A decades-old policy that has sparked numerous controversies may soon come to an end, as the Boy Scouts of America, or BSA, on Monday announced it is close to ending its ban on gay scouts or leaders.
The new policy being considered would remove the ban from the national organization’s rules. However, local chapters will retain the freedom to consider whether to allow gay scouts within their members.

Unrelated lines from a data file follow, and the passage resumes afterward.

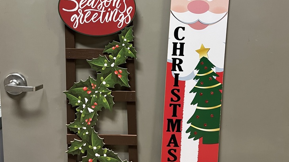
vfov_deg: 29.4
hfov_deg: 50.5
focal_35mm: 40
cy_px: 46
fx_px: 307
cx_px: 140
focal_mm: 5.7
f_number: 1.5
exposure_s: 1/60
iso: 200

“Currently, the BSA is discussing potentially removing the national membership restriction regarding sexual orientation,” wrote Deron Smith, BSA's director of public relations. “This would mean there would no longer be any national policy regarding sexual orientation, but that the chartered organizations that oversee and deliver Scouting would accept membership and select leaders consistent with their organization’s mission, principles or religious beliefs. BSA members and parents would be able to choose a local unit which best meets the needs of their families.”
This a big step for the organization that last July, stood firm on its ban on homosexuals, reaffirming that it was “absolutely the best policy” for the BSA, more than 100 years after being formulated.
A month prior, the youth development organization faced heavy scrutiny for dismissing den mother Jennifer Tyrell from her 7-year-old son’s Tiger Cub pack in April because of her sexual orientation. A petition was uploaded to change.org demanding that Tyrell be reinstated.